В любом случае тогда у нее были дела поважнее, чем строительство характера. Спустя три дня после Сельскохозяйственной Выставки — и это уже было правдивое, бесхитростное, необработанное воспоминание, в котором Марта не сомневалась… практически не сомневалась, — Марта сидела за кухонным столом; мать готовила, хотя и не напевала, и Марта это помнила — нет, знала, она достигла возраста, когда воспоминания отвердевают до степени факта, — итак, ее мать молча возилась у плиты, и это был факт, Марта собрала свой паззл до конца, и это был факт, в паззле оставалась дырка размером с Ноттингемшир, через которую виднелись разводы на деревянной столешнице, и это был факт, отца на заднем плане не было, и это был факт, Ноттингемшир находился в отцовском кармане, и это был факт, она подняла глаза, и это был факт, с подбородка матери капали в суп слезы, и это был факт.

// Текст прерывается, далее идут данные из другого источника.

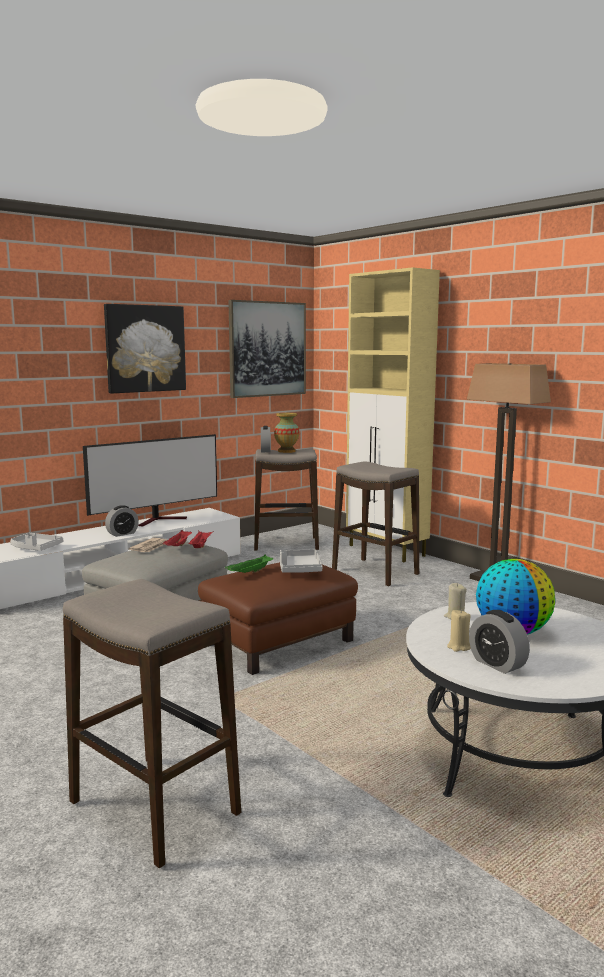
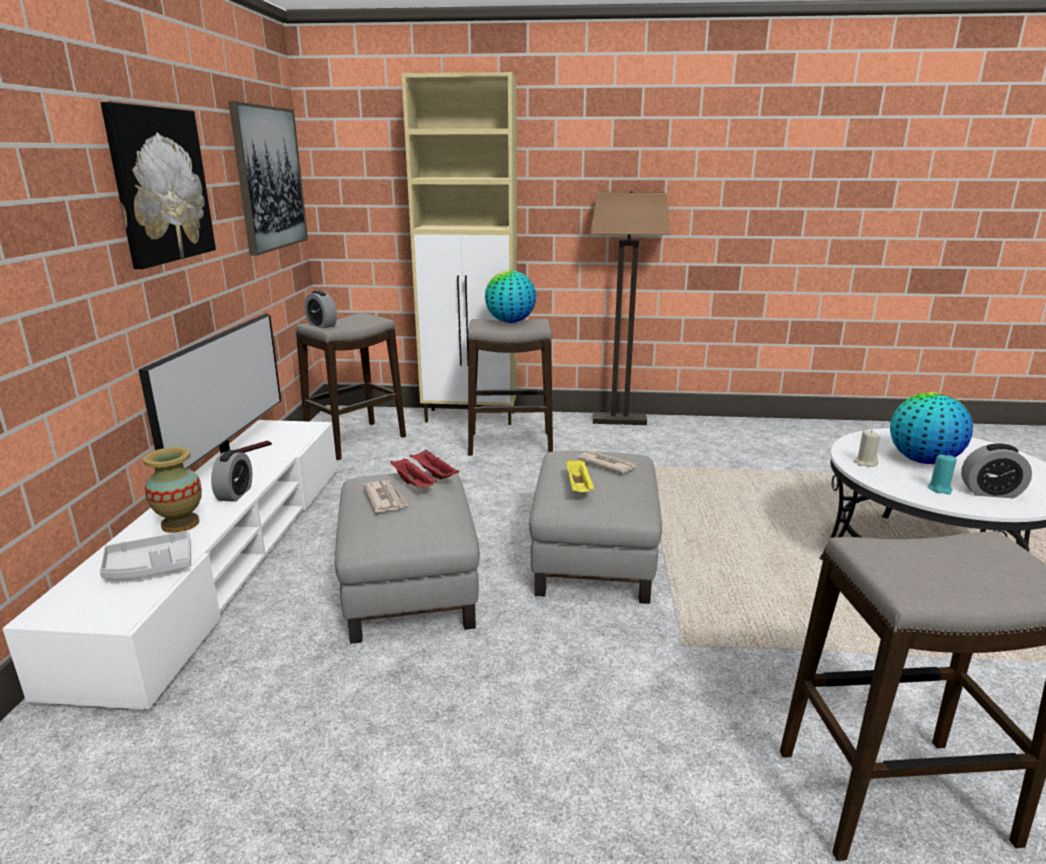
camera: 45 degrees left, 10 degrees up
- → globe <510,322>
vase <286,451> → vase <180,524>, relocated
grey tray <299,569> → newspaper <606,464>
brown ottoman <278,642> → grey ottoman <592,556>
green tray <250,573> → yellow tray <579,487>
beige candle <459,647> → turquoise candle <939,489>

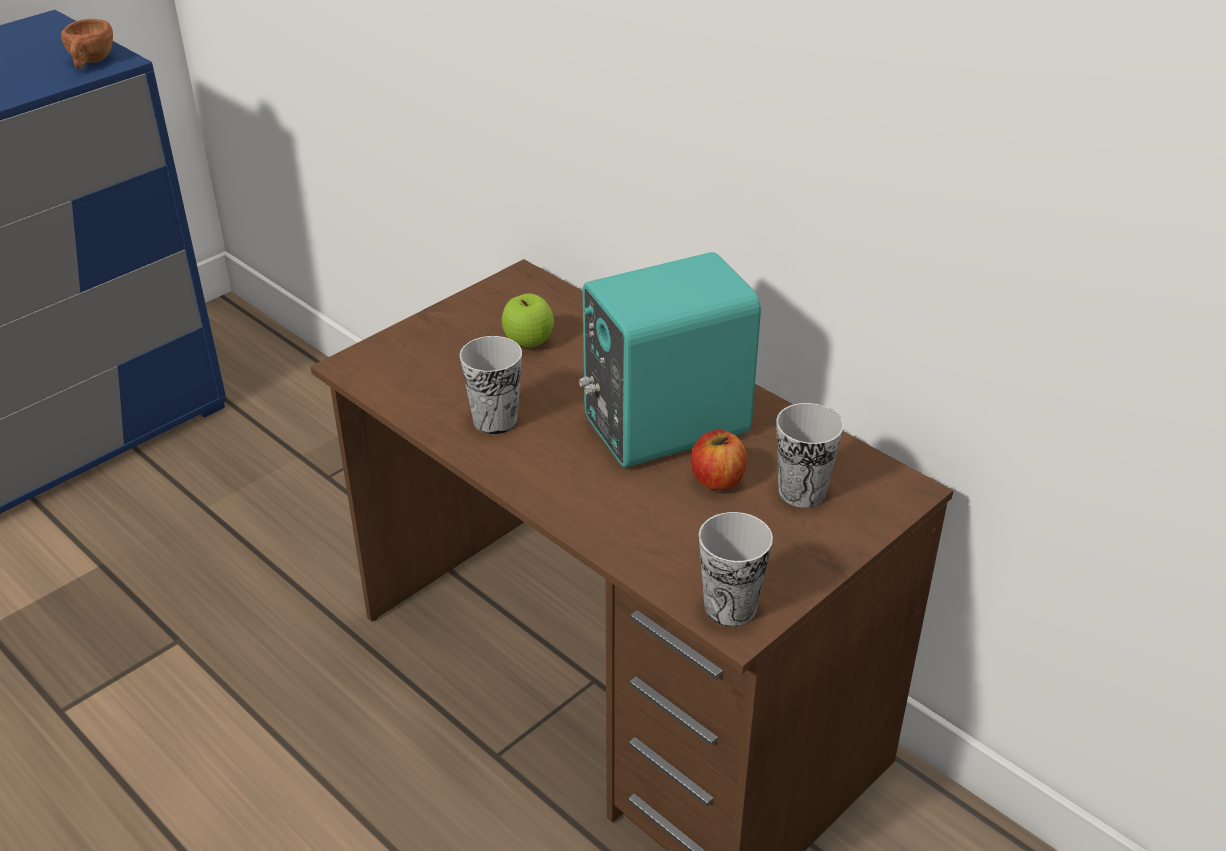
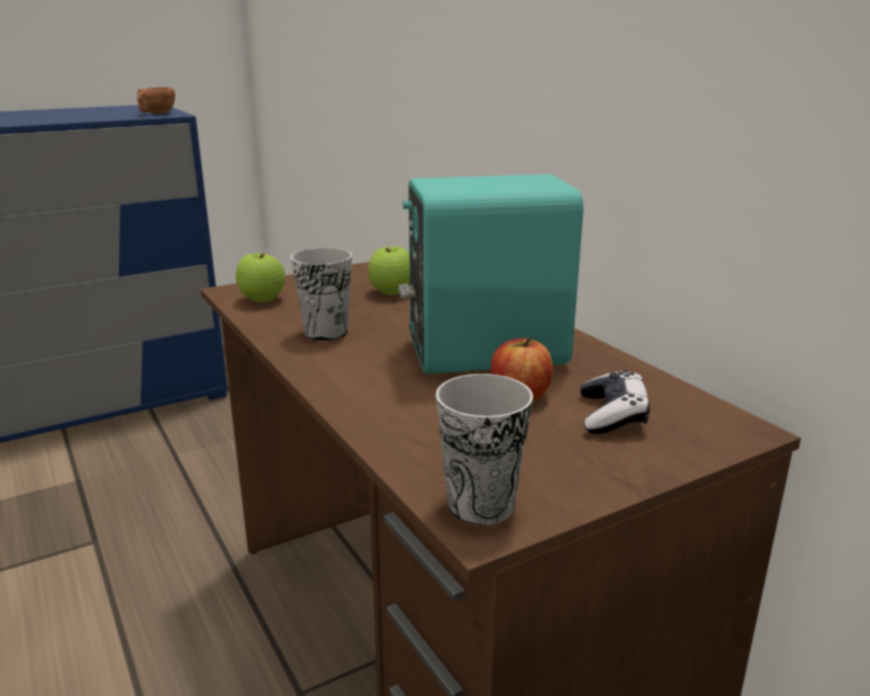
camera: 15 degrees right, 15 degrees down
- → apple <262,300>
cup <802,491> → game controller <612,415>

Защищенная прочными стенами своей детской логики, она осознала, что маминым объяснениям верить не следует. Она даже глядела слегка свысока на эту непонятливость и слезы. Для Марты все было просто, проще не бывает. Папа ушел искать Ноттингемшир. Думал, он лежит в кармане, а потом посмотрел — оказывается, нет. Вот почему он не улыбался ей с высоты своего гигантского роста и не сваливал вину на кошку. Он знал, что нельзя подвести дочку, вот и пошел разыскивать пропажу, но дело оказалось долгое. Вскоре он вернется, и все наладится.